There won't be any more surprises I believe.

The code is pretty much the small testcase, so I'll try to explain it a bit

 

What we want

We have an array of (key, value) pairs and we want to store them in a way that is fast to retrieve a specific pair.

On this piece of code we focus on building the hash table, not retrieval.

 

What we do

We use a two-level hashing scheme, with the first level shuffling the input pairs and the second implementing the cuckoo hashing. The first 3 kernels is the first part, the last kernel is the second part.

In the first part, all threads work together, so if one fails, all of them restart. In the second part, each workgroup takes one part of the shuffled data and works independently, so if one thread fails, all threads in this workgroup restart (will understand later...).

Right now, we will ignore the first part and focus on the cuckoo hashing.

 

Theory

Cuckoo hashing is a dynamic hashing procedure, which means that the position of its key on the hash table is not based on a deterministic function, but a probabilistic one.

The whole hash table is broken into a number of subtables, 3 in our case (SUBTABLES in my code).

On the serial version of the algorithm, its key draws a random number and, based on that, tries to enter its value on the first subtable. If another key has already entered its value on this position, it draws another random number and tries again on the next subtable.

The procedure continues until all pairs have been written in an empty location.

If a pair hasn't managed to get into a subtable, the hash table is destroyed and the procedure restarts with different seeds for the random numbers. Hopefully, after a number of attempts, the table will be built...

Note that the hash table is bigger than the input, in order to minimize the conflicts. For example, if we have 100 pairs, the hash table will have size 100(1+gamma) pairs, where 0<gamma<1. That means that in the end the table will have some empty pairs.

In order to retrieve the pair, we also need to store the random numbers used when building the table.

 

GPU Cuckoo

Now on the parallel gpu version, the cuckoo hashing is performed inside a workgroup. Each workgroup initializes in local memory a hash table (hltables) with (key,value)=(MAX_UINT, MAX_UINT), where MAX_UINT=0xffffffff.

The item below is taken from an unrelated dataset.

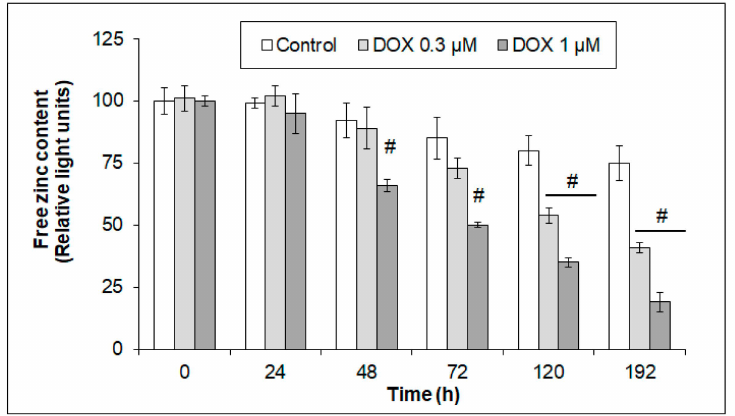
Figure 4. Effects of 0.3 µ M and 1 µ M DOX on intracellular free Zn levels in hiPCS-CMs during 192 h. Free zinc content in control and DOX-treated cells was measured by microfluorometry of the zinc-specific dye Newport Green diacetate, as described in Section 4. Values represent means ± SD of N = 4 experiments. # p < 0.05 compared to untreated control cells at the same treatment interval with one-way ANOVA test and Dunnett’s post test for multiple comparisons.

Instead of having 3 subtables, I keep one (hltables) and move to the right index by calculating the offset of each subtable

cur_ofst = tries * subtable_size; // The index at each subtable

Then I calculate the index at the subtable based on the function given in the algorithm and add it to the cur_ofst

bucket_id = ((newRandoms[tries].x + newRandoms[tries].y * value_in) % PRIME) % subtable_size;

cur_ofst += bucket_id; // Update the offset with the index in the subtable

After that, each thread enters its value to the subtable, waits at the local barrier and then checks if its value managed to remain at the table. If not, it moves to the next subtable

hltables[cur_ofst].x = value_in; // Insert your value and hope no one else overwrites it!

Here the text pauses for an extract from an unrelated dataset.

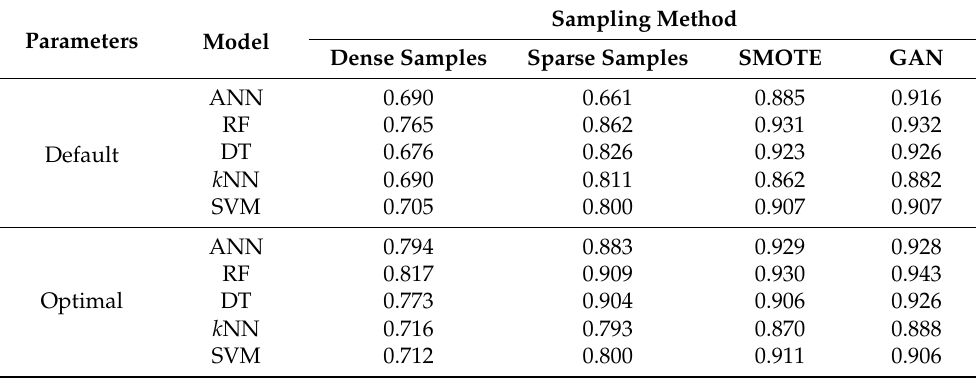
Table A3. Assessment of different sampling methods used in this study with five machine learning models (both default and optimised parameters)–based on F1-score.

barrier(CLK_LOCAL_MEM_FENCE); // Synchronize all the workgroup threads so that the following read makes sense

value_out = hltables[cur_ofst].x; // Now check if your value was actually inserted

If all goes well, all threads have entered at one subtable their pair. If not, the threads that failed signal the rest with the variable alert and the cuckoo hashing restarts

for(attempts=0; attempts<MAX_ATTEMPTS; attempts++) {

...

barrier(CLK_LOCAL_MEM_FENCE);

if(!alert) break; // if nobody has alerted failure, break and save the hashtable

}

In the end, each workgroup copies the hash table it built from local memory to global and saves the seeds for the random numbers that built the table.

 

Problem

I write the Cuckoo hash table in a file for checking.

This table should contain unique values (except for those that are still 0xffffffff) in the range [0, num_uniqs-1] but doesn't. it looks like some of them are written in contiguous positions and some are overwritten.

 

References

On the page I link in my first post, there is a dissertation and a paper.

In the dissertation, there is an implementation for cuda in pages 68-69.

In the paper, there is a description of the algorithm in page 4 under paragraph Phase 2.